→ WHAT NEEDS TO BE DONE
Return, unchanged, the part of the listing that begins with the line containing "APX: box collapsed" and ends with the line containing "DHAR: median 1.0", including both of those lines.

→ GIVEN DATA

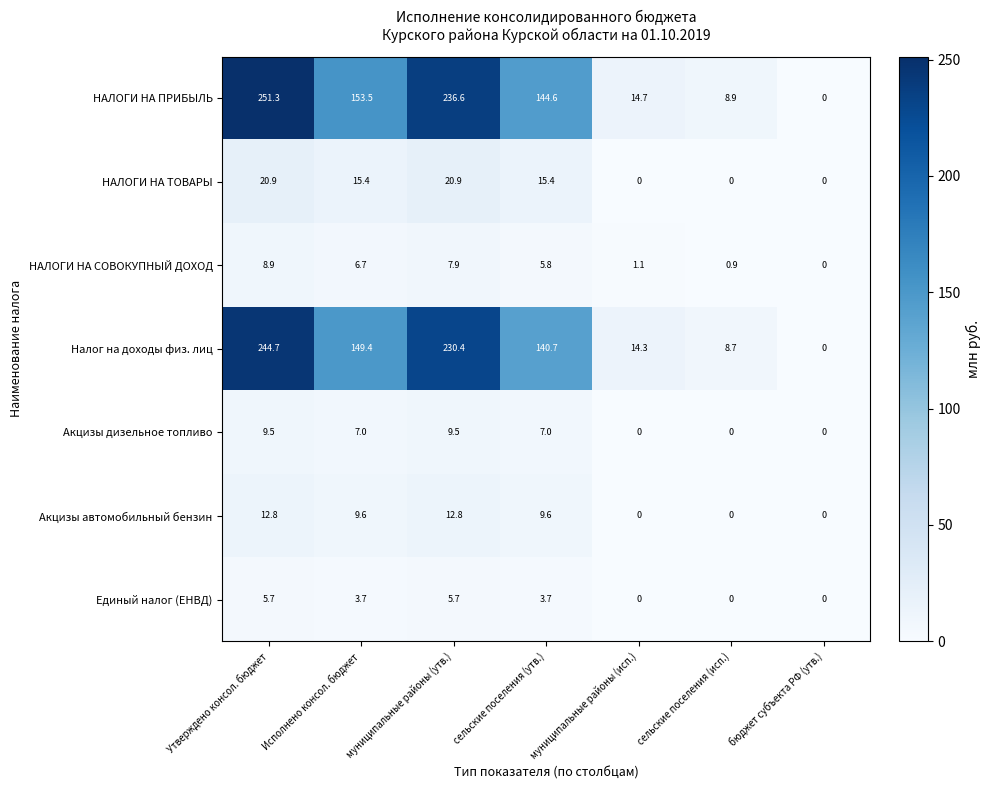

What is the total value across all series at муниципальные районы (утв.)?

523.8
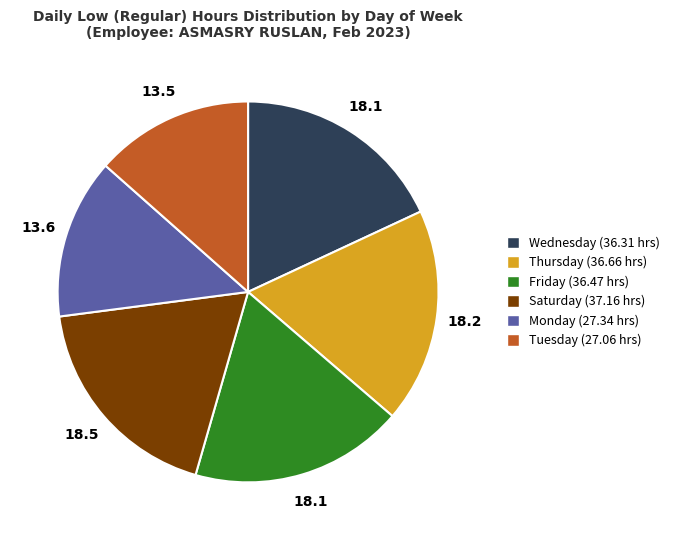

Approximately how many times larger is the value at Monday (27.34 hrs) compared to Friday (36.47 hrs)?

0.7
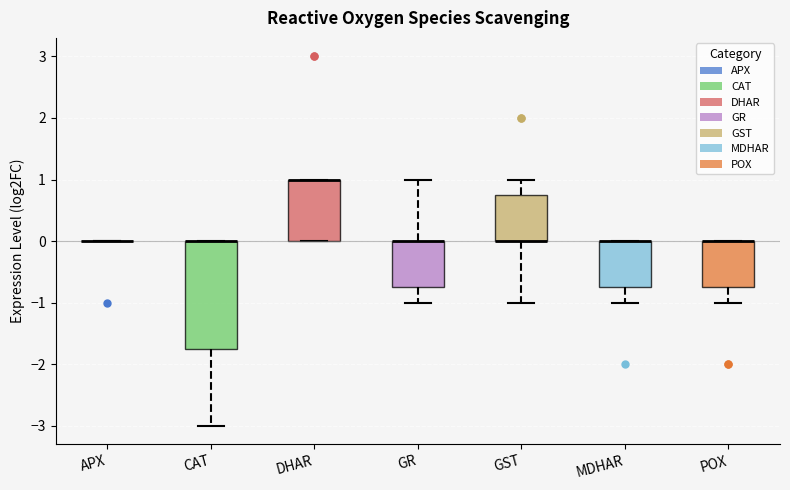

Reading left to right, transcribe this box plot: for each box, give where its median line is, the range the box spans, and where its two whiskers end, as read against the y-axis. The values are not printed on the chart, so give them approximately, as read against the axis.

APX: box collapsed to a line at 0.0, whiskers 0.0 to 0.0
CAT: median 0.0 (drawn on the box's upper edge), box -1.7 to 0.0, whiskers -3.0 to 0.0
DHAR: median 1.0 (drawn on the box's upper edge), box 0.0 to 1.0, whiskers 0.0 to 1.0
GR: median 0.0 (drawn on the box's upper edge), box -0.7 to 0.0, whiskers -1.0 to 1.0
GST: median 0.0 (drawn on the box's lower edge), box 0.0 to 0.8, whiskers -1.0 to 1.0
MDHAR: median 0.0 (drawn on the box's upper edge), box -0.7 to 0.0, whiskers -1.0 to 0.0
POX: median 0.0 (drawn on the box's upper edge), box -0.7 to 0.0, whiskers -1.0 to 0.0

→ ANSWER BOX
APX: box collapsed to a line at 0.0, whiskers 0.0 to 0.0
CAT: median 0.0 (drawn on the box's upper edge), box -1.7 to 0.0, whiskers -3.0 to 0.0
DHAR: median 1.0 (drawn on the box's upper edge), box 0.0 to 1.0, whiskers 0.0 to 1.0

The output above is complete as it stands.